### WORK TO BE COMPLETED
Exactly as given, reproduce the records in full.

### Source data
════════════════════
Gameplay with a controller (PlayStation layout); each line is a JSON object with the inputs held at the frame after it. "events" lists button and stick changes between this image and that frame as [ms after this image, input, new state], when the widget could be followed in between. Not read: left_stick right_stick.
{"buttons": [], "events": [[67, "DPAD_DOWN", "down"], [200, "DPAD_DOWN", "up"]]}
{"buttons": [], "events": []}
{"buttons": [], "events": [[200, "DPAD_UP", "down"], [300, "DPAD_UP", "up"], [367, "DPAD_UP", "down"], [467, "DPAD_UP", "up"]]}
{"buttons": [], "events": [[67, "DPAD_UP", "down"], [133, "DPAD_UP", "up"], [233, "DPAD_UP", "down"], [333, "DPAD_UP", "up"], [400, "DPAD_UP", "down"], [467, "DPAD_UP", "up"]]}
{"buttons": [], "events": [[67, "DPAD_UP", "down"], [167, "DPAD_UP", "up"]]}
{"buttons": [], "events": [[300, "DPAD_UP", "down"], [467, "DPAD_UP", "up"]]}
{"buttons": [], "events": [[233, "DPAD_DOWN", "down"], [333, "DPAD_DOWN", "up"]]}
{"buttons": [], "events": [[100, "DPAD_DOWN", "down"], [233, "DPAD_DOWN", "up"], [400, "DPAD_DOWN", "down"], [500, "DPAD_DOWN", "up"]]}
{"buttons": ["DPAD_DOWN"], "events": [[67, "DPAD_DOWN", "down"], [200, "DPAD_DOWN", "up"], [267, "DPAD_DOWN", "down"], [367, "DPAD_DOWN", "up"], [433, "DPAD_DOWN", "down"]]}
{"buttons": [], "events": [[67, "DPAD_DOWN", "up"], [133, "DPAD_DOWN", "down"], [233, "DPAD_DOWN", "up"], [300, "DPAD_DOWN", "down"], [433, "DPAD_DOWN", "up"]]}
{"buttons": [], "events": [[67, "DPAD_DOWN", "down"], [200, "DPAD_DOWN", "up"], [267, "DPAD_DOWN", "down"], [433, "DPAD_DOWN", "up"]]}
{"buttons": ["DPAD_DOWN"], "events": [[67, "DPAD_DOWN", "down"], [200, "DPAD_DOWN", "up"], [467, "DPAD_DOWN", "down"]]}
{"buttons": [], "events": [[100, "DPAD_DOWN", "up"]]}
════════════════════
### THE ANSWER
Gameplay with a controller (PlayStation layout); each line is a JSON object with the inputs held at the frame after it. "events" lists button and stick changes between this image and that frame as [ms after this image, input, new state], when the widget could be followed in between. Not read: left_stick right_stick.
{"buttons": [], "events": [[67, "DPAD_DOWN", "down"], [200, "DPAD_DOWN", "up"]]}
{"buttons": [], "events": []}
{"buttons": [], "events": [[200, "DPAD_UP", "down"], [300, "DPAD_UP", "up"], [367, "DPAD_UP", "down"], [467, "DPAD_UP", "up"]]}
{"buttons": [], "events": [[67, "DPAD_UP", "down"], [133, "DPAD_UP", "up"], [233, "DPAD_UP", "down"], [333, "DPAD_UP", "up"], [400, "DPAD_UP", "down"], [467, "DPAD_UP", "up"]]}
{"buttons": [], "events": [[67, "DPAD_UP", "down"], [167, "DPAD_UP", "up"]]}
{"buttons": [], "events": [[300, "DPAD_UP", "down"], [467, "DPAD_UP", "up"]]}
{"buttons": [], "events": [[233, "DPAD_DOWN", "down"], [333, "DPAD_DOWN", "up"]]}
{"buttons": [], "events": [[100, "DPAD_DOWN", "down"], [233, "DPAD_DOWN", "up"], [400, "DPAD_DOWN", "down"], [500, "DPAD_DOWN", "up"]]}
{"buttons": ["DPAD_DOWN"], "events": [[67, "DPAD_DOWN", "down"], [200, "DPAD_DOWN", "up"], [267, "DPAD_DOWN", "down"], [367, "DPAD_DOWN", "up"], [433, "DPAD_DOWN", "down"]]}
{"buttons": [], "events": [[67, "DPAD_DOWN", "up"], [133, "DPAD_DOWN", "down"], [233, "DPAD_DOWN", "up"], [300, "DPAD_DOWN", "down"], [433, "DPAD_DOWN", "up"]]}
{"buttons": [], "events": [[67, "DPAD_DOWN", "down"], [200, "DPAD_DOWN", "up"], [267, "DPAD_DOWN", "down"], [433, "DPAD_DOWN", "up"]]}
{"buttons": ["DPAD_DOWN"], "events": [[67, "DPAD_DOWN", "down"], [200, "DPAD_DOWN", "up"], [467, "DPAD_DOWN", "down"]]}
{"buttons": [], "events": [[100, "DPAD_DOWN", "up"]]}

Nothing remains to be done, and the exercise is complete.